• [What is required] Wherever a line in the material contains the word "ctrl", copy that line.

• [Raw data]

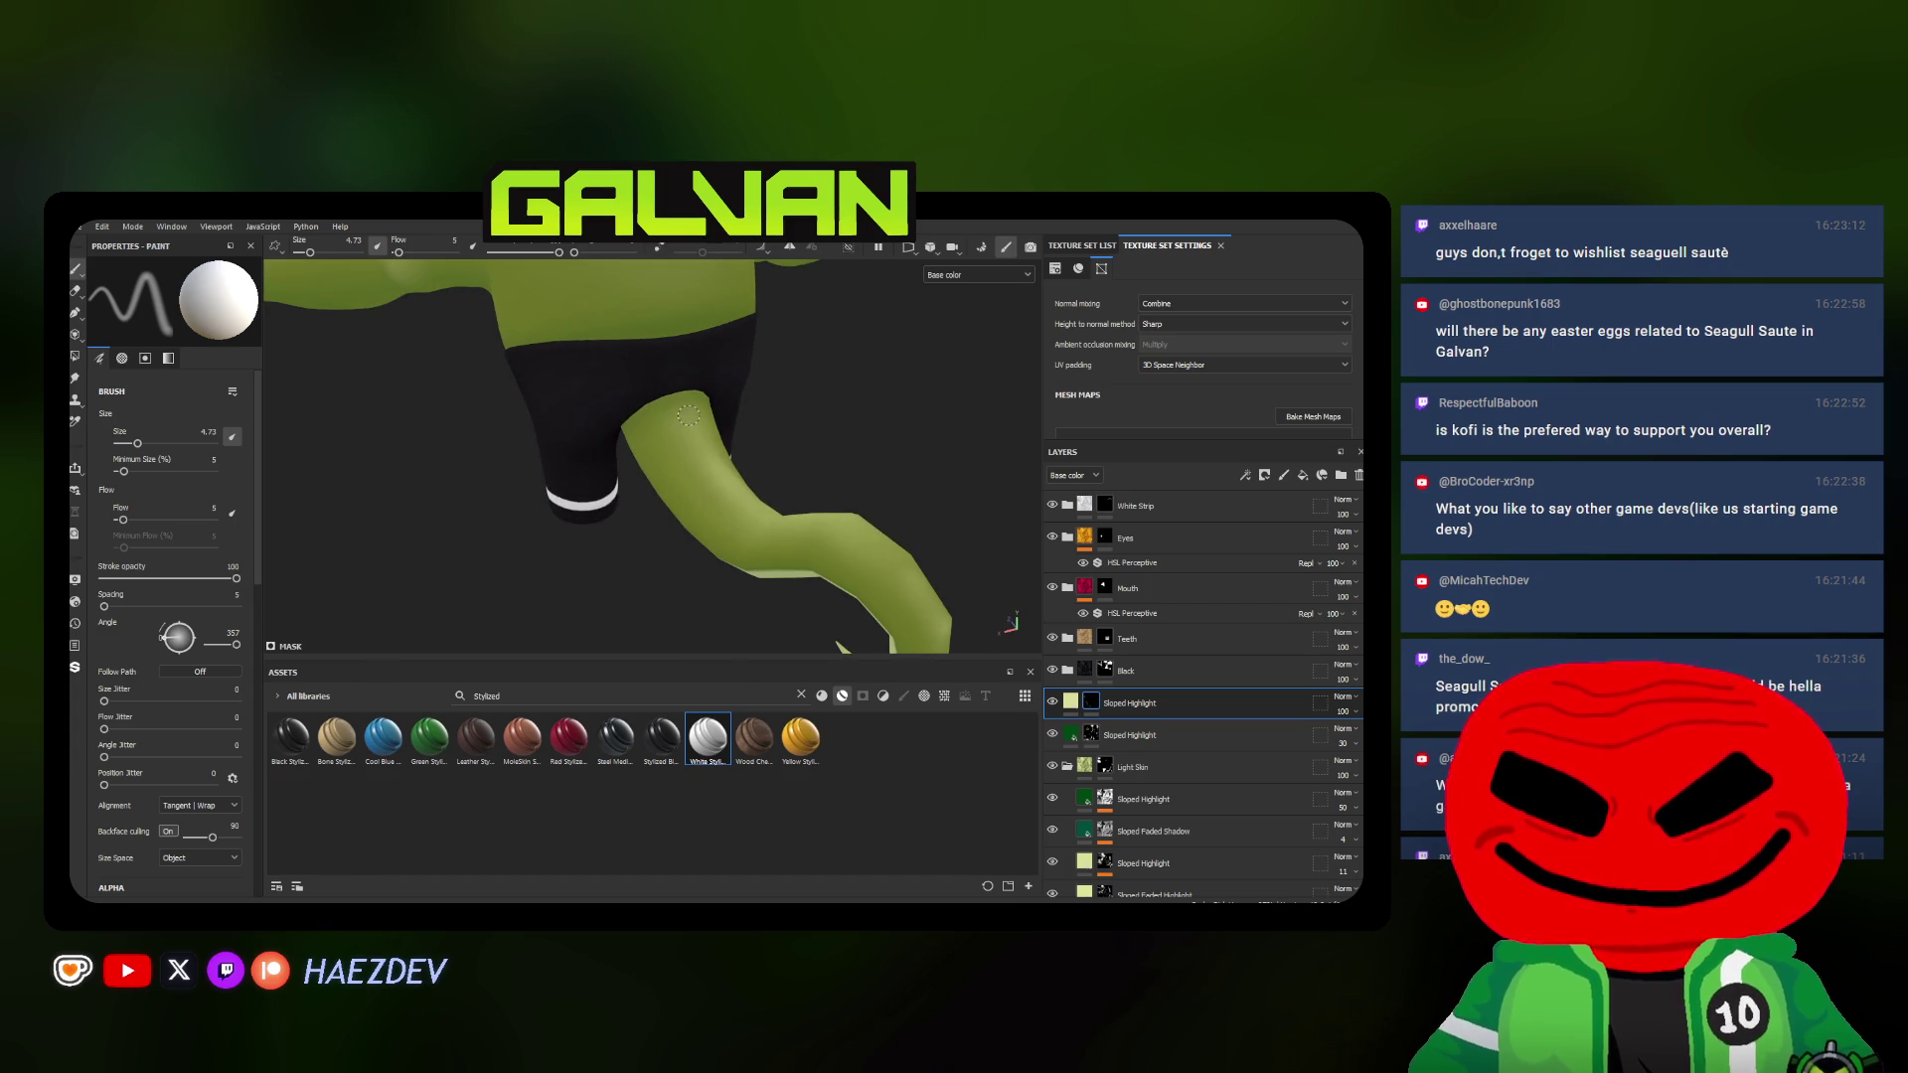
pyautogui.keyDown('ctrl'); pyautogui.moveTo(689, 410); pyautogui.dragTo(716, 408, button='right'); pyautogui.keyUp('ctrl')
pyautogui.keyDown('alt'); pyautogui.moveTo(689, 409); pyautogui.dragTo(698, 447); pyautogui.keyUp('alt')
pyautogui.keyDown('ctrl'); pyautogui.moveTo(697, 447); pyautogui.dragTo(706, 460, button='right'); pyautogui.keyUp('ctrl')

• [Task solution]
pyautogui.keyDown('ctrl'); pyautogui.moveTo(689, 410); pyautogui.dragTo(716, 408, button='right'); pyautogui.keyUp('ctrl')
pyautogui.keyDown('ctrl'); pyautogui.moveTo(697, 447); pyautogui.dragTo(706, 460, button='right'); pyautogui.keyUp('ctrl')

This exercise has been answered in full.